The sound of retailers' hooves galloping out of town seems deafening at the moment.
Marks and Spencer has joined House of Fraser, New Look, Toys R Us, Prezzo, Byron, Mothercare, and Maplin in the roll call of names that either gone bust or taken an axe to their store network.
According to chartered surveyors' trade body RICS, demand for retail property has fallen to its lowest level since the depths of the financial crisis in 2009.
It's not hard to see why. Spending has moved online, favouring retailers with a small physical presence that enjoy lower business rates and lower bills for retail staff whose pay has been supported by a rising national minimum wage.
Companies that are soldiering on are reducing their rent bills through a controversial insolvency process called a CVA, which gives landlords a stark choice: either take a big cut in rent - or see their tenant go bust.
This is a trend that has angered Next, which claims the practice amounts to good retailers subsidising bad ones.
It wants to insert a "CVA clause" in its own rent agreements so that it enjoys the same rent cuts as any neighbouring retailer with the same landlord.
If it is successful in negotiating that, it would be a very dangerous precedent for retail landlords that are already suffering losses.

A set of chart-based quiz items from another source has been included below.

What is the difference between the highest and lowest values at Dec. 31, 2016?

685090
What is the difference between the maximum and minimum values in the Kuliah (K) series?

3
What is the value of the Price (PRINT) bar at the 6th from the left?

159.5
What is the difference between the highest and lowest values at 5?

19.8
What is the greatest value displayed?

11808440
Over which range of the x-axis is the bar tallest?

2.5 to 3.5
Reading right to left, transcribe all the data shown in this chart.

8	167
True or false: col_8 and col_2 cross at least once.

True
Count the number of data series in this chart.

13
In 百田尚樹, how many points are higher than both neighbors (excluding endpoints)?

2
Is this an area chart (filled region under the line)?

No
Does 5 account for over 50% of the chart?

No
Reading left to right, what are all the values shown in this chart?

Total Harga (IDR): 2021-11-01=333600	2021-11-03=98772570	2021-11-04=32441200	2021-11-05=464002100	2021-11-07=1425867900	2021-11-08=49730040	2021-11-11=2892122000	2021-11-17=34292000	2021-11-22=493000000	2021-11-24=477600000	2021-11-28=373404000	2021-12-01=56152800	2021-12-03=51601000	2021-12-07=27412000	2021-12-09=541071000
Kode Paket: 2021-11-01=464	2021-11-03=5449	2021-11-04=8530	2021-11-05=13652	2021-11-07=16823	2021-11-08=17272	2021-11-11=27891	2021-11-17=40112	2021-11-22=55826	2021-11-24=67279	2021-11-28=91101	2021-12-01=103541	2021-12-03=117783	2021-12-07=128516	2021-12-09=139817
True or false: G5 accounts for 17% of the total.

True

It's not impossible to make money in retail, but it's hard if you only have physical stores.
Next itself has optimised its mix of clicks and bricks to produce profits of £750m a year. And remember, M&S still makes more than £500m a year despite being late, and initially clumsy, with its online offering.
Some new kids on the block, such as clothing retailer Quiz, see value in having a physical footprint to keep its brand in shoppers' minds - and even the arch disrupter Amazon is trialling physical stores.
But these forays are not nearly enough to offset a retail space race where less is now more.